Even if you live in a relatively small town, you rarely see it with real clarity. You really have to get way away from stuff to get the kind of clarity you only find in a truly remote place.
Sure, I don't see it in brilliant glory very often, but on clear nights it is visible outside my house and I'm hardly out in the wilderness.
I take it the town you live in isn't adjacent to anything larger. That probably helps.
I do remember when we'd get out to the Gila wilderness for camping, it would kind of take your breath away that first night of camping.
I've read that it takes three months for a city-dweller's eyes to adjust before he/she can really see stars at night.
I woulda guessed Mt Pinos
So, what we should be doing is covering every square foot of the U.S. with green lasers, pointing towards space.
Sounds like the fastest way to make North Korea prosperous.
Why, do they manufacture green lasers?
IDK. They could just buy a few, aim them at space, and claim prosperity. Or, they could just burn piles of Boron.

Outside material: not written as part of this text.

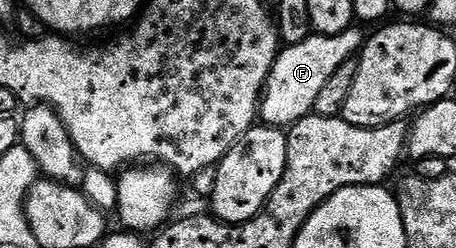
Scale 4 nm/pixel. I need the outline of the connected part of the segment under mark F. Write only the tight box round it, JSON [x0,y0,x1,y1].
[263,28,363,127]

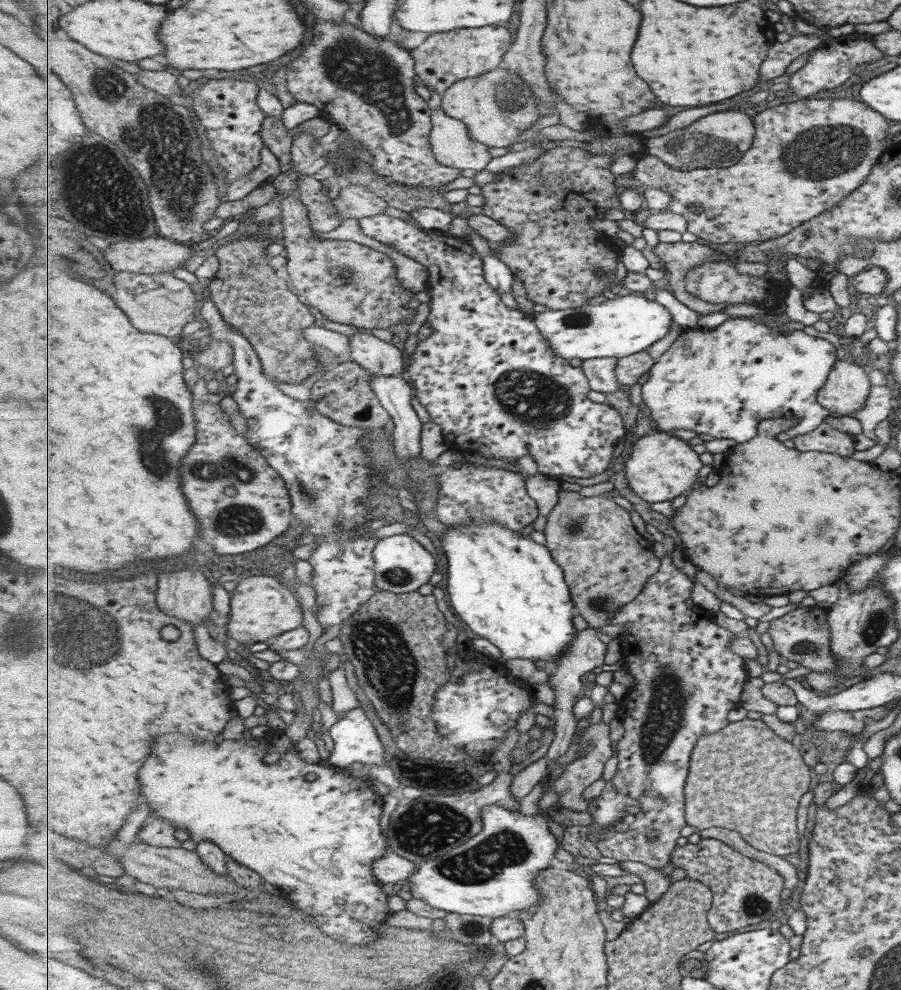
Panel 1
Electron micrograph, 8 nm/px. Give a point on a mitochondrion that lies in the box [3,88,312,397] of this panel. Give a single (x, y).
(170, 160)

I'm no expert.
I suppose they could drill into the ground and release massive amounts of gas, then set the gas off with a nuke.
Remember, environmentalists do everything they can to shut those lights off.
So maybe there is a point of diminishing returns then? You don't find a lot of environmentalists among the poverty stricken.
OT: Mr. B drops a new joint.
Professor Elemental.
Nice, reminds me a bit of the Bonzo Dog Band, from whom Death Cab for Cutie took its name.
1) You are a total nerd/geek/dweeb HM.
2) Thanks for that. Looking forward to watching it.
Imagine how much poverty we could alleviate if we'd just pay everyone $15 an hour?
Disappearing the abortion thread after two minutes? How karmaic.
It was before 20 weeks, so OK.
I thought anything under 26 was cricket.
I would really like to see someone put together a time-lapse compiled from night shots over several years, so we could visualize economic development over decades.
We could watch North Korea get dimmer.
And watch Leon getting laaaaaarger.
-Johnny
I read the article and thought "What complete bullshit that study is.".
Sloopy has that covered.
I've heard that Belgium is the brightest country at night. Mostly because of their absurdly well lit motorways.
Well, you want the Germans to be able to see where they are going when they roll in the next time.
So based on this study, I guess Hiroshima, Japan had a super-low poverty rate on August 6, 1945.
I typed a follow up joke, but just couldn't bring myself to hit submit. I was headed down the same road, though.
For a second or so Japan was the lowest-poverty rate country in the world.
I'm not sure I would trust someone who thinks its *government's* job to arrange garbage collection to be able to count how many poor people there really are.
And, in the best traditions of managing what you measure, we're going to start seeing government programs to give the poor lightbulbs.
The difference in access to artificial lighting between rich and poor is horrible. Not having ready access to it is what makes those poor people inefficient workers and their children are just falling further and further behind the children of the well off.
Replace lightbulb with internet access and you have the current situation.
But not just any light bulbs...compact fluorescents!